* WORK ITEM *
Please rewrite the entries below with "sandbox" changed to "practice environment" everywhere, leaving everything else as it is.

* SUPPLIED RECORDS *
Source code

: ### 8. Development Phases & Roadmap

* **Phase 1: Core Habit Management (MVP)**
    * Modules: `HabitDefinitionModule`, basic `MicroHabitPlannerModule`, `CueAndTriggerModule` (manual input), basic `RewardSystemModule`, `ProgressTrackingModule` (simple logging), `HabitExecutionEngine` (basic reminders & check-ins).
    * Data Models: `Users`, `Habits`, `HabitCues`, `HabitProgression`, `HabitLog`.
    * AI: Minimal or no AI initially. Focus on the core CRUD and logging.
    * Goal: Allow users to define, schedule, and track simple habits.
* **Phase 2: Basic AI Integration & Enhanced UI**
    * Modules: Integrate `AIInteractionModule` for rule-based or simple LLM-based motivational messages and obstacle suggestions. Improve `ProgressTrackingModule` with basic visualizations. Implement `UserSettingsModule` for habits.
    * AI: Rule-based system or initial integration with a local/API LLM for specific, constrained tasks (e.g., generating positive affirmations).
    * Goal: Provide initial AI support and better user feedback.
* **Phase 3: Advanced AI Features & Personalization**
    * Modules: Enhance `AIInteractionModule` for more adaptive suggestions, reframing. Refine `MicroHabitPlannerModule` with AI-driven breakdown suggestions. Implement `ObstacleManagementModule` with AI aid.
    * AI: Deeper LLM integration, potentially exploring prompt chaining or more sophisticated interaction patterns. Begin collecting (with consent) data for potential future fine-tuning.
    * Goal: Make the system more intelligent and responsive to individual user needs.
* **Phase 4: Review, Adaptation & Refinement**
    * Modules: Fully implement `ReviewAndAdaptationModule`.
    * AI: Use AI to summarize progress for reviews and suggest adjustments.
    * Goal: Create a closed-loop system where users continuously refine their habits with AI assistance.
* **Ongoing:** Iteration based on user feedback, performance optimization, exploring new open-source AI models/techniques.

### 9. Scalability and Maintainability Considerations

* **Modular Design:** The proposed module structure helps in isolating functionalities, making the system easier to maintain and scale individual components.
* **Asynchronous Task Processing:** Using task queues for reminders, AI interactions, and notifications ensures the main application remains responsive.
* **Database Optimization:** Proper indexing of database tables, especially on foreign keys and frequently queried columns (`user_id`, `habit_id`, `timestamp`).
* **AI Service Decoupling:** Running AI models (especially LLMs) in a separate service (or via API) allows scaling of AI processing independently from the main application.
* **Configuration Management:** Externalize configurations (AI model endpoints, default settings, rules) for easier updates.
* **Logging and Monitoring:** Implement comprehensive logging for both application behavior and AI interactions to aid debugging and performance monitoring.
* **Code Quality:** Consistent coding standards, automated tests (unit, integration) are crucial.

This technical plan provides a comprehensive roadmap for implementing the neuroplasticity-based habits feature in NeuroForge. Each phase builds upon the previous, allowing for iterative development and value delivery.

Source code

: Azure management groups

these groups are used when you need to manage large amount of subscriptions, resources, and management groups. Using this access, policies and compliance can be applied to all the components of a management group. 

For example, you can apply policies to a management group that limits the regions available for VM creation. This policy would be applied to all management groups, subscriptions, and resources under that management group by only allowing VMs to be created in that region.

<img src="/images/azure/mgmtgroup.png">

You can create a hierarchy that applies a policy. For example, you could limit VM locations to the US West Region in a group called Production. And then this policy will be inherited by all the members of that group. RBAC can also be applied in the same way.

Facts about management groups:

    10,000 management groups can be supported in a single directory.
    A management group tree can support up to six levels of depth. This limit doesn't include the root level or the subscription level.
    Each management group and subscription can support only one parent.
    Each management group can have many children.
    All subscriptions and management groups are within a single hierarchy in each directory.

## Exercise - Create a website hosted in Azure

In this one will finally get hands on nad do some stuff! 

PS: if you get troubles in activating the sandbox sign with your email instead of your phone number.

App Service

* SOLUTION TO THIS TASK *
Source code

: ### 8. Development Phases & Roadmap

* **Phase 1: Core Habit Management (MVP)**
    * Modules: `HabitDefinitionModule`, basic `MicroHabitPlannerModule`, `CueAndTriggerModule` (manual input), basic `RewardSystemModule`, `ProgressTrackingModule` (simple logging), `HabitExecutionEngine` (basic reminders & check-ins).
    * Data Models: `Users`, `Habits`, `HabitCues`, `HabitProgression`, `HabitLog`.
    * AI: Minimal or no AI initially. Focus on the core CRUD and logging.
    * Goal: Allow users to define, schedule, and track simple habits.
* **Phase 2: Basic AI Integration & Enhanced UI**
    * Modules: Integrate `AIInteractionModule` for rule-based or simple LLM-based motivational messages and obstacle suggestions. Improve `ProgressTrackingModule` with basic visualizations. Implement `UserSettingsModule` for habits.
    * AI: Rule-based system or initial integration with a local/API LLM for specific, constrained tasks (e.g., generating positive affirmations).
    * Goal: Provide initial AI support and better user feedback.
* **Phase 3: Advanced AI Features & Personalization**
    * Modules: Enhance `AIInteractionModule` for more adaptive suggestions, reframing. Refine `MicroHabitPlannerModule` with AI-driven breakdown suggestions. Implement `ObstacleManagementModule` with AI aid.
    * AI: Deeper LLM integration, potentially exploring prompt chaining or more sophisticated interaction patterns. Begin collecting (with consent) data for potential future fine-tuning.
    * Goal: Make the system more intelligent and responsive to individual user needs.
* **Phase 4: Review, Adaptation & Refinement**
    * Modules: Fully implement `ReviewAndAdaptationModule`.
    * AI: Use AI to summarize progress for reviews and suggest adjustments.
    * Goal: Create a closed-loop system where users continuously refine their habits with AI assistance.
* **Ongoing:** Iteration based on user feedback, performance optimization, exploring new open-source AI models/techniques.

### 9. Scalability and Maintainability Considerations

* **Modular Design:** The proposed module structure helps in isolating functionalities, making the system easier to maintain and scale individual components.
* **Asynchronous Task Processing:** Using task queues for reminders, AI interactions, and notifications ensures the main application remains responsive.
* **Database Optimization:** Proper indexing of database tables, especially on foreign keys and frequently queried columns (`user_id`, `habit_id`, `timestamp`).
* **AI Service Decoupling:** Running AI models (especially LLMs) in a separate service (or via API) allows scaling of AI processing independently from the main application.
* **Configuration Management:** Externalize configurations (AI model endpoints, default settings, rules) for easier updates.
* **Logging and Monitoring:** Implement comprehensive logging for both application behavior and AI interactions to aid debugging and performance monitoring.
* **Code Quality:** Consistent coding standards, automated tests (unit, integration) are crucial.

This technical plan provides a comprehensive roadmap for implementing the neuroplasticity-based habits feature in NeuroForge. Each phase builds upon the previous, allowing for iterative development and value delivery.

Source code

: Azure management groups

these groups are used when you need to manage large amount of subscriptions, resources, and management groups. Using this access, policies and compliance can be applied to all the components of a management group. 

For example, you can apply policies to a management group that limits the regions available for VM creation. This policy would be applied to all management groups, subscriptions, and resources under that management group by only allowing VMs to be created in that region.

<img src="/images/azure/mgmtgroup.png">

You can create a hierarchy that applies a policy. For example, you could limit VM locations to the US West Region in a group called Production. And then this policy will be inherited by all the members of that group. RBAC can also be applied in the same way.

Facts about management groups:

    10,000 management groups can be supported in a single directory.
    A management group tree can support up to six levels of depth. This limit doesn't include the root level or the subscription level.
    Each management group and subscription can support only one parent.
    Each management group can have many children.
    All subscriptions and management groups are within a single hierarchy in each directory.

## Exercise - Create a website hosted in Azure

In this one will finally get hands on nad do some stuff! 

PS: if you get troubles in activating the practice environment sign with your email instead of your phone number.

App Service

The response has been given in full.